Task to carry out
Those lines of the data that hold the word "應收帳款" are to be copied out.

Change detection data
"""

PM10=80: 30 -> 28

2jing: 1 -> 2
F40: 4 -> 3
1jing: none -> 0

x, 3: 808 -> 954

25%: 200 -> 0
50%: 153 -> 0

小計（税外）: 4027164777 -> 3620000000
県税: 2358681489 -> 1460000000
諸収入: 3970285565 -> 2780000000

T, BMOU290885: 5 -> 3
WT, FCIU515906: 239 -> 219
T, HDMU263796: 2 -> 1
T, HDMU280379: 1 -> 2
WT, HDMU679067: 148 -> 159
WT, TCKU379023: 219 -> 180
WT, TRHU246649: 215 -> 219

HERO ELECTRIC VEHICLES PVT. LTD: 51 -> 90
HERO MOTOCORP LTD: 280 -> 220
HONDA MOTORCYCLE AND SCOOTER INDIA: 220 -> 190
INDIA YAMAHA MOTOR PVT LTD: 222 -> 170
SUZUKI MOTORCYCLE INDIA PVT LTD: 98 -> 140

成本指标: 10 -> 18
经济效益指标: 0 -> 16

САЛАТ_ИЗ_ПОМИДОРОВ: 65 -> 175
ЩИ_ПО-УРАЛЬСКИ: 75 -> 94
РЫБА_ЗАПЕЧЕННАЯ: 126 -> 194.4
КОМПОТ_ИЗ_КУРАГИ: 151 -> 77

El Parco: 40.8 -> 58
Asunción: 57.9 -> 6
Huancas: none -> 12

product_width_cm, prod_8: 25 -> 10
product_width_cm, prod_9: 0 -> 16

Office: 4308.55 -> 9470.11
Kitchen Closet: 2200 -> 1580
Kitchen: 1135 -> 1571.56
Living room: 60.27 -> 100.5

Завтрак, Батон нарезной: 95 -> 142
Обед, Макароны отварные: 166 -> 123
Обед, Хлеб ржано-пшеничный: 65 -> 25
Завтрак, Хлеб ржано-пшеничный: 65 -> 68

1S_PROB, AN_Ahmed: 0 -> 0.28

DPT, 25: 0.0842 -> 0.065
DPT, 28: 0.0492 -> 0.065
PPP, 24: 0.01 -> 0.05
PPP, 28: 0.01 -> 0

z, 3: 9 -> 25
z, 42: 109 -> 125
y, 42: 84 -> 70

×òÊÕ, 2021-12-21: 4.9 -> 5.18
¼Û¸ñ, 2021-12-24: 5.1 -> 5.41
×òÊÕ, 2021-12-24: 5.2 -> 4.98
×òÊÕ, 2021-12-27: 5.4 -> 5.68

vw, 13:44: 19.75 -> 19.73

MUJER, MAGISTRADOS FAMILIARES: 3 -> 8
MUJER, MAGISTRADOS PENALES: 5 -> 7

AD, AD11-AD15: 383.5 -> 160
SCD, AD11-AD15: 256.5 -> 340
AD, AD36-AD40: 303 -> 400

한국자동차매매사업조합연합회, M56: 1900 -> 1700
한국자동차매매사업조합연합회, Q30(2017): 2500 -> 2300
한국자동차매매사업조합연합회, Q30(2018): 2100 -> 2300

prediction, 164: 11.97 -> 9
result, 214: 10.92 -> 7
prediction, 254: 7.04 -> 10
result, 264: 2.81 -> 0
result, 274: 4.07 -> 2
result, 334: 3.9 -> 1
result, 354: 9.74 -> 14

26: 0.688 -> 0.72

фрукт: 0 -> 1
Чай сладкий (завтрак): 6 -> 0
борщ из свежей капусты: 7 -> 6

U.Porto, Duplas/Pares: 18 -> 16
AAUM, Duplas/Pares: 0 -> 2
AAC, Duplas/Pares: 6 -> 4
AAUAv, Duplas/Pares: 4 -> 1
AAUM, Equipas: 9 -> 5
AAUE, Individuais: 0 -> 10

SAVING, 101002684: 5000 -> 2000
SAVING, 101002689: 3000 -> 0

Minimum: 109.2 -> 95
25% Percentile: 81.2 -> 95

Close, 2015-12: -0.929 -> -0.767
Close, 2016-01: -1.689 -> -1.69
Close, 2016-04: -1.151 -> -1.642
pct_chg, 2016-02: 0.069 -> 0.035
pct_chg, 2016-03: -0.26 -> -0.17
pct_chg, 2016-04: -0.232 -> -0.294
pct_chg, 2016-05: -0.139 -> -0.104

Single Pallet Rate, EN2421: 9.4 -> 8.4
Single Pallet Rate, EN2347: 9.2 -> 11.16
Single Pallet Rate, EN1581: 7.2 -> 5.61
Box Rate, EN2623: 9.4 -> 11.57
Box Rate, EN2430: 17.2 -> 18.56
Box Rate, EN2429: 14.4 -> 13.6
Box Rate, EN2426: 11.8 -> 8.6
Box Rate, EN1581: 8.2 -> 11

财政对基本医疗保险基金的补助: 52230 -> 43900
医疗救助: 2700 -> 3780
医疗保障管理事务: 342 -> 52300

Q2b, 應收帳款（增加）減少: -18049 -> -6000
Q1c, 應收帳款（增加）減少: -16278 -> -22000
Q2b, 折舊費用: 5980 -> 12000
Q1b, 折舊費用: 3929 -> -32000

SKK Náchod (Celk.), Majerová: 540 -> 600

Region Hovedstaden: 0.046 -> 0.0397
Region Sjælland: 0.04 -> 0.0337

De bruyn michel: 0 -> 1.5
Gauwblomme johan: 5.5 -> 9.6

"""

Finished exercise
Q2b, 應收帳款（增加）減少: -18049 -> -6000
Q1c, 應收帳款（增加）減少: -16278 -> -22000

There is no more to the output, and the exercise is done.